- [To-do item] Work out the number of lines in the records that include the word "console"; reply with that number alone.

- [Information supplied]
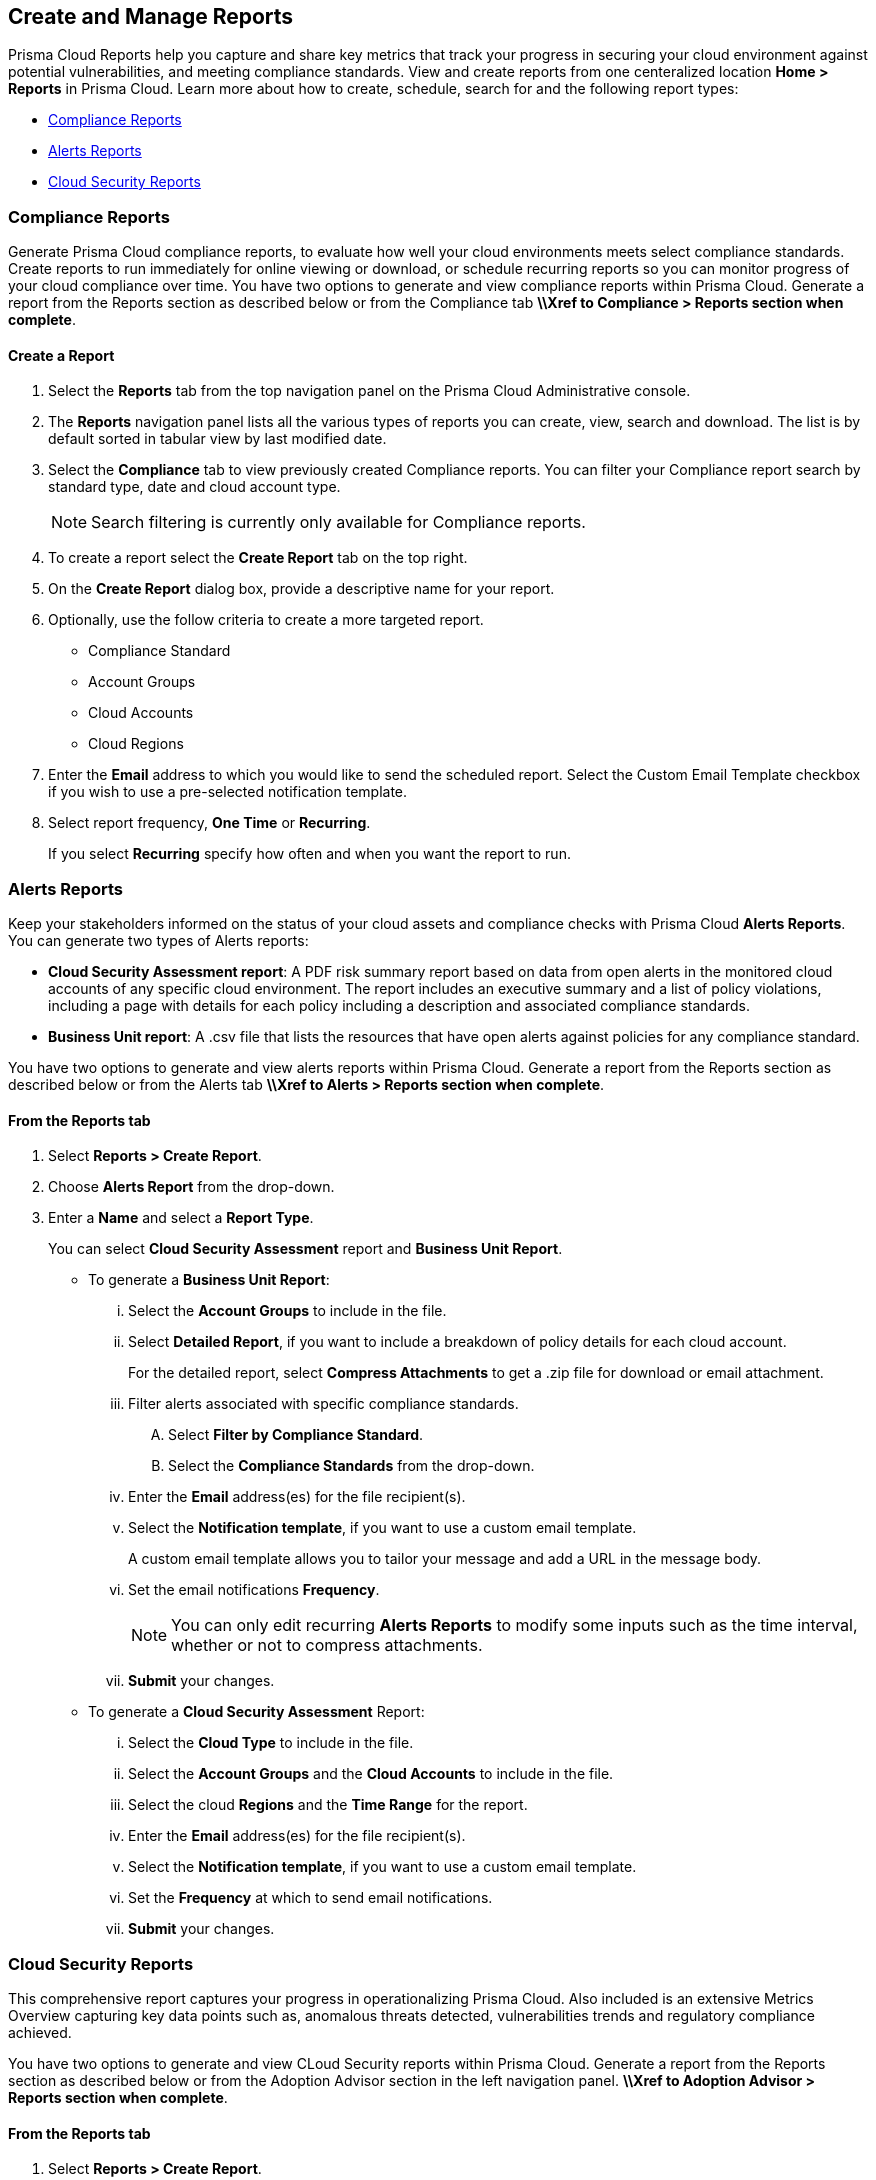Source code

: == Create and Manage Reports

Prisma Cloud Reports help you capture and share key metrics that track your progress in securing your cloud environment against potential vulnerabilities, and meeting compliance standards. View and create reports from one centeralized location *Home > Reports* in Prisma Cloud. Learn more about how to create, schedule, search for and the following report types:

* <<compliance>>
* <<alerts>>
* <<cloudsecurity>>   

[#compliance]
=== Compliance Reports

Generate Prisma Cloud compliance reports, to evaluate how well your cloud environments meets select compliance standards. Create reports to run immediately for online viewing or download, or schedule recurring reports so you can monitor progress of your cloud compliance over time. You have two options to generate and view compliance reports within Prisma Cloud. Generate a report from the Reports section as described below or from the Compliance tab *\\Xref to Compliance > Reports section when complete*. 

[.task]
==== Create a Report

[.procedure]
. Select the *Reports* tab from the top navigation panel on the Prisma Cloud Administrative console.

. The *Reports* navigation panel lists all the various types of reports you can create, view, search and download. The list is by default sorted in tabular view by last modified date.

. Select the *Compliance* tab to view previously created Compliance reports. You can filter your Compliance report search by standard type, date and cloud account type.
+
[NOTE]
====
Search filtering is currently only available for Compliance reports.
====
. To create a report select the *Create Report* tab on the top right. 

. On the *Create Report* dialog box, provide a descriptive name for your report. 

. Optionally, use the follow criteria to create a more targeted report.
+
* Compliance Standard
* Account Groups
* Cloud Accounts
* Cloud Regions

. Enter the *Email* address to which you would like to send the scheduled report. Select the Custom Email Template checkbox if you wish to use a pre-selected notification template.

. Select report frequency, *One Time* or *Recurring*.
+
If you select *Recurring* specify how often and when you want the report to run.


[#alerts]
 
=== Alerts Reports

Keep your stakeholders informed on the status of your cloud assets and compliance checks with Prisma Cloud *Alerts Reports*. You can generate two types of Alerts reports:

* *Cloud Security Assessment report*: A PDF risk summary report based on data from open alerts in the monitored cloud accounts of any specific cloud environment. The report includes an executive summary and a list of policy violations, including a page with details for each policy including a description and associated compliance standards.

* *Business Unit report*: A .csv file that lists the resources that have open alerts against policies for any compliance standard. 

You have two options to generate and view alerts reports within Prisma Cloud. Generate a report from the Reports section as described below or from the Alerts tab *\\Xref to Alerts > Reports section when complete*.

[.task]
==== From the Reports tab

[.procedure]
. Select *Reports > Create Report*.

. Choose *Alerts Report* from the drop-down.

. Enter a *Name* and select a *Report Type*.
+
You can select *Cloud Security Assessment* report and *Business Unit Report*.
+
** To generate a *Business Unit Report*: 
+
... Select the *Account Groups* to include in the file.

... Select *Detailed Report*, if you want to include a breakdown of policy details for each cloud account.  
+
For the detailed report, select *Compress Attachments* to get a .zip file for download or email attachment.

... Filter alerts associated with specific compliance standards.
+
.... Select *Filter by Compliance Standard*.

.... Select the *Compliance Standards* from the drop-down.

... Enter the *Email* address(es) for the file recipient(s).

... Select the *Notification template*, if you want to use a custom email template.
+
A custom email template allows you to tailor your message and add a URL in the message body.

... Set the email notifications *Frequency*. 
+
[NOTE]
====
You can only edit recurring *Alerts Reports* to modify some inputs such as the time interval, whether or not to compress attachments.
====

... *Submit* your changes.

** To generate a *Cloud Security Assessment* Report:

... Select the *Cloud Type* to include in the file.

... Select the *Account Groups* and the *Cloud Accounts* to include in the file.

... Select the cloud *Regions* and the *Time Range* for the report.

... Enter the *Email* address(es) for the file recipient(s).

... Select the *Notification template*, if you want to use a custom email template.

... Set the *Frequency* at which to send email notifications.

... *Submit* your changes.


[#cloudsecurity]
=== Cloud Security Reports

This comprehensive report captures your progress in operationalizing Prisma Cloud. Also included is an extensive Metrics Overview capturing key data points such as, anomalous threats detected, vulnerabilities trends and regulatory compliance achieved. 

You have two options to generate and view CLoud Security reports within Prisma Cloud. Generate a report from the Reports section as described below or from the Adoption Advisor section in the left navigation panel. *\\Xref to Adoption Advisor > Reports section when complete*.

[.task]
==== From the Reports tab

[.procedure]
. Select *Reports > Create Report*.

. Choose *Cloud Security Report* from the drop-down.

. Enter the following information:
+
**** Enter a descriptive *Name* for the report.

**** (tt:[Optional]) Enter the *Email Address(es)* for the recipient(s) to receive the reports.

**** Select the *Widget Date Range* for which you want the metrics data.

. *Save Report*.


[#manage]
[.task]
=== Manage Generated Reports

Prisma Cloud users with the System Admin role can view, clone or delete reports generated by all users. Follow the steps below to view a previously created report:

[.procedure]
. Select the *Reports* tab from the Prisma Cloud administrative console.

. Choose *Compliance*,*Alerts* or *Cloud Security* to see a list of previously generated reports.

. Select *Add Filter* to further narrow your search results by: Cloud Account/Region/Type, Compliance Standard, Account Groups, Frequency, Recipients, Schedule, and Schedule Enabled.
+
[NOTE]
====
Report filters to narrow your search are only currently available for Compliance Reports.
====
. Use the search bar on the right to search for a specific report.

. You can also download the current table data by selecting the download icon.

. Select the column sorter icon to hide or reorder column data. You can drag columns to reconfigure their display configuration. Choose *Reset to default* to restore column data to its original format. 

. Choose any displayed report and select the appropriate icons on the right of the highlighted report to clone, download or delete a report.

- [Result of this task] 2